Talk title: Molecular and Functional Mechanisms of Placebo Effects: Towards the Validation of Biomarkers in Clinical Trials.

Abstract: Endogenous opioid and non-opioid mechanisms [e.g. dopamine (DA), endocannabinoids  (eCB)] have been implicated in the formation of placebo effects, with initial reports dating back three-decades. Besides the perspective that placebo effects confound randomized clinical trials (RCTs), the information so far acquired points to neurobiological systems that when activated by positive expectations and maintained through conditioning and reward learning are capable of inducing physiological changes that lead to the experience of analgesia and improvements in emotional state. Functional and molecular neuroimaging techniques with positron emission tomography (PET) and the selective μ-opioid and D2/D3 radiotracers [11C]carfentanil and [11C]raclopride have significantly contributed to our understanding of the neurobiological systems involved in the formation of placebo effects. This line of research has described neural and neurotransmitter networks implicated in placebo responses and provided the technical tools to examine inter-individual differences in the function of placebo responsive mechanisms, and potential surrogate markers. As a consequence, the formation of biological placebo effects is now being linked to the concept of resiliency mechanisms, partially determined by genetic factors, and uncovered by the cognitive emotional integration of the expectations created by the therapeutic environment and its maintenance through learning mechanisms. Further work needs to extend this research into clinical conditions where the rates of placebo responses are high and its neurobiological mechanisms have been largely unexplored (e.g. mood and anxiety disorders, persistent pain syndromes, or even Parkinson Disease and multiple sclerosis). Moreover, current progress in our understanding of the biological bases of placebo effects should be use to inform future clinical trial designs as well as potential biological targets that have not been contemplated in traditional drug development.
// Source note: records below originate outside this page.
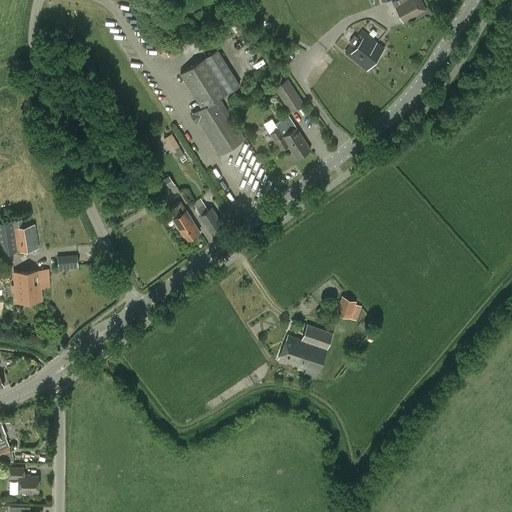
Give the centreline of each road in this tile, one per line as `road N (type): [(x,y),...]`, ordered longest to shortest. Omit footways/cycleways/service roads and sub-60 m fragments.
road 1 (secondary): [(137,309),(395,115),(474,0)]
road 2 (unclassified): [(137,309),(36,91),(37,0)]
road 3 (unclassified): [(59,511),(60,413),(45,380)]
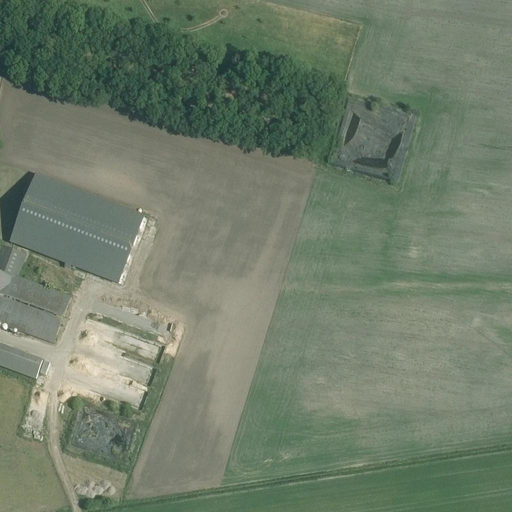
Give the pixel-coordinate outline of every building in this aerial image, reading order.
[(136,152),(138,144),(129,141),(127,150),(136,152)] [(144,217),(36,176),(10,243),(119,285),(144,217)] [(19,279),(27,257),(0,246),(0,324),(54,345),(71,298),(19,279)] [(130,316),(126,324),(135,329),(140,321),(130,316)] [(0,367),(36,381),(43,362),(0,345),(0,367)] [(69,407),(60,406),(59,414),(68,415),(69,407)]
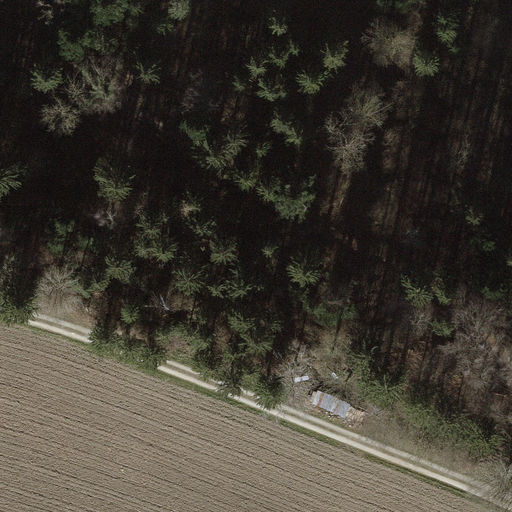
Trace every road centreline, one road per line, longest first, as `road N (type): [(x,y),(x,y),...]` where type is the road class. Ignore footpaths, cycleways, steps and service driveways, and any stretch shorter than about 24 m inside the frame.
road 1 (track): [(0,311),(511,502)]
road 2 (track): [(511,127),(293,0)]
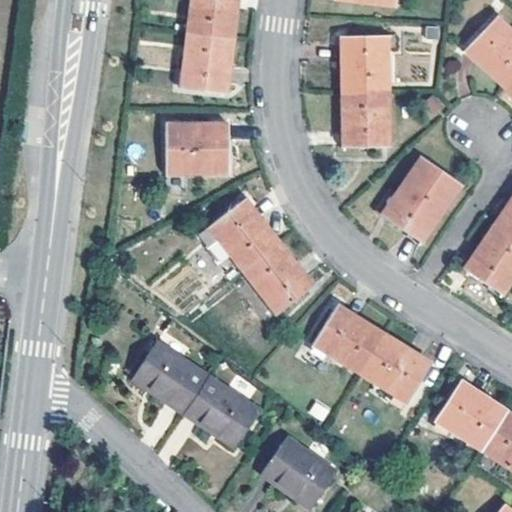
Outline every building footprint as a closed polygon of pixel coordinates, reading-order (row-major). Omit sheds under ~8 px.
[(221,0),(187,0),(183,37),(227,43),(232,2),(221,2),(221,0)] [(331,0),(332,2),(392,9),(392,0),(331,0)] [(511,37),(493,21),(487,28),(508,48),(511,43),(511,37)] [(511,43),(508,48),(487,28),(461,55),(501,93),(511,80),(511,43)] [(227,43),(183,37),(177,94),(212,98),(214,71),(225,72),(227,43)] [(339,55),(340,96),(384,96),(384,41),(349,43),(350,55),(339,55)] [(339,42),(339,55),(350,55),(349,43),(339,42)] [(225,72),(214,71),(212,98),(222,99),(225,72)] [(511,80),(501,93),(511,102),(511,80)] [(373,123),(385,123),(384,96),(340,96),(340,150),(373,151),(373,123)] [(385,151),(385,123),(373,123),(373,151),(385,151)] [(188,139),(188,128),(161,128),(161,140),(188,139)] [(188,139),(161,140),(161,174),(224,174),(224,128),(188,128),(188,139)] [(418,161),(394,197),(403,203),(399,209),(388,226),(416,245),(455,186),(418,161)] [(403,203),(394,197),(378,221),(388,226),(399,209),(403,203)] [(242,202),(234,207),(250,229),(258,223),(242,202)] [(511,205),(509,204),(493,226),(511,239),(511,205)] [(250,229),(234,207),(206,229),(194,237),(204,249),(215,241),(226,255),(239,273),(276,246),(258,223),(250,229)] [(478,248),(488,255),(473,278),(497,295),(511,273),(511,239),(493,226),(478,248)] [(215,263),(226,255),(215,241),(204,249),(215,263)] [(287,279),(283,274),(292,267),(276,246),(239,273),(272,316),(299,296),(287,279)] [(488,255),(478,248),(462,272),(473,278),(488,255)] [(292,267),(283,274),(287,279),(299,296),(308,288),(292,267)] [(334,307),(329,317),(352,331),(358,322),(334,307)] [(329,317),(311,346),(358,375),(382,337),(358,322),(352,331),(329,317)] [(382,337),(358,375),(404,404),(422,374),(400,360),(405,352),(382,337)] [(155,350),(129,388),(177,419),(202,382),(155,350)] [(405,352),(400,360),(422,374),(427,365),(405,352)] [(460,384),(453,394),(478,410),(484,400),(460,384)] [(206,385),(181,422),(229,454),(255,417),(206,385)] [(453,394),(435,424),(481,453),(506,413),(484,400),(478,410),(453,394)] [(511,417),(506,413),(481,453),(511,472),(511,417)] [(284,444),(258,481),(303,511),(308,511),(333,478),(284,444)]
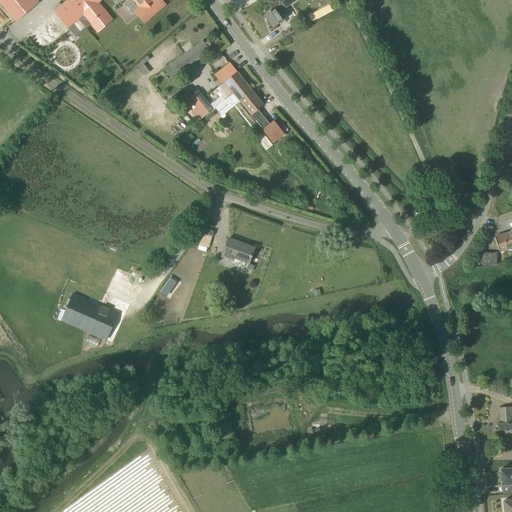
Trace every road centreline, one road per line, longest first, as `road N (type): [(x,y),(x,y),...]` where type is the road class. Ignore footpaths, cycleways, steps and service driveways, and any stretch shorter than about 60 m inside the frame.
road 1 (unclassified): [(398,234),(300,220),(195,181),(0,48)]
road 2 (tertiary): [(398,234),(208,0)]
road 3 (track): [(481,215),(447,216),(339,0)]
road 4 (unclassified): [(421,279),(455,257),(481,215),(511,114)]
road 5 (track): [(53,511),(124,447),(161,362)]
road 6 (tertiary): [(421,279),(446,345),(460,458)]
road 7 (track): [(456,413),(317,409)]
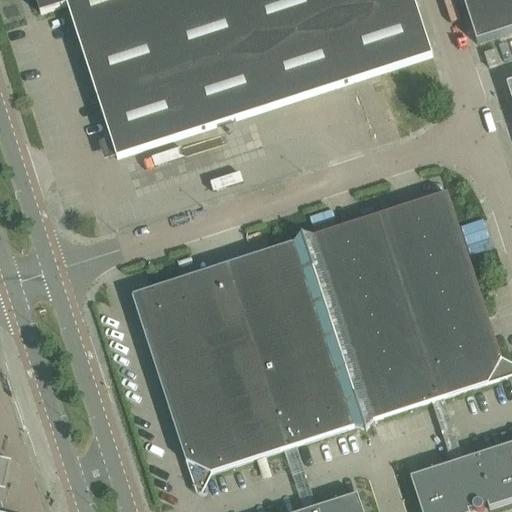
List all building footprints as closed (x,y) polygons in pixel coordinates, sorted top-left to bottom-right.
[(35,0),(41,17),(68,9),(118,162),(434,60),(414,0),(35,0)] [(511,0),(462,0),(478,47),(511,35),(511,0)] [(496,53),(485,57),(490,71),(501,67),(496,53)] [(193,484),(285,454),(304,511),(315,511),(317,511),(297,450),(355,431),(366,433),(366,434),(367,434),(367,433),(374,424),(432,406),(453,467),(464,464),(444,402),(508,381),(448,197),(314,240),(304,238),(303,237),(302,237),(302,238),(295,247),(133,300),(193,484)] [(421,511),(472,511),(474,511),(483,511),(484,511),(484,510),(484,508),(488,507),(489,511),(491,511),(511,505),(511,447),(464,464),(453,467),(411,481),(421,511)] [(317,511),(315,511),(362,511),(358,498),(317,511)]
Co-Sponsored by the Program in Placebo Studies/BIDMC/HMS

Oct 14, 2015
12:00 PM
149 13th Street (Building 149), main second floor seminar room (2204)

R. Matthew Hutchison, PhD

Postdoctoral Fellow

Department of Psychology, Harvard University

Talk title: Do you see what I see? Brain responses to free viewing of dynamic social and non-social object interactions

Abstract: Explorations of neurophysiological response properties in naturalistic and less controlled settings have historically played a major role in discovering organizational and functional properties in the visual and reward systems. Recently, functional MRI analyses of humans viewing naturalistic scenes and complex streams of stimuli have yielded robust responses that are stable across participants and capture dynamics that are not evident in constrained paradigms. Motivated by this background, we conducted an extensive exploration of response properties during movie viewing of scenes depicting different levels of social interaction: (1) only inanimate objects, (2) individual people interacting with inanimate objects, and (3) more than one person interacting. In addition to results demonstrating consistent effects of movie type, there was tremendous variability in the responses to individual movies across every region analyzed, variance that was reproduced between independent subject groups and across individual subjects. Hemispheric specialization, changes in regional network membership, and a stereotyped evolution of whole brain activity were also observed across subjects. Taken together, the results suggest that dynamic social stimulus conditions, despite the seemingly uncontrolled nature of the task, evoke highly consistent and time-locked brain activity that may be leveraged to better probe large-scale brain patterns.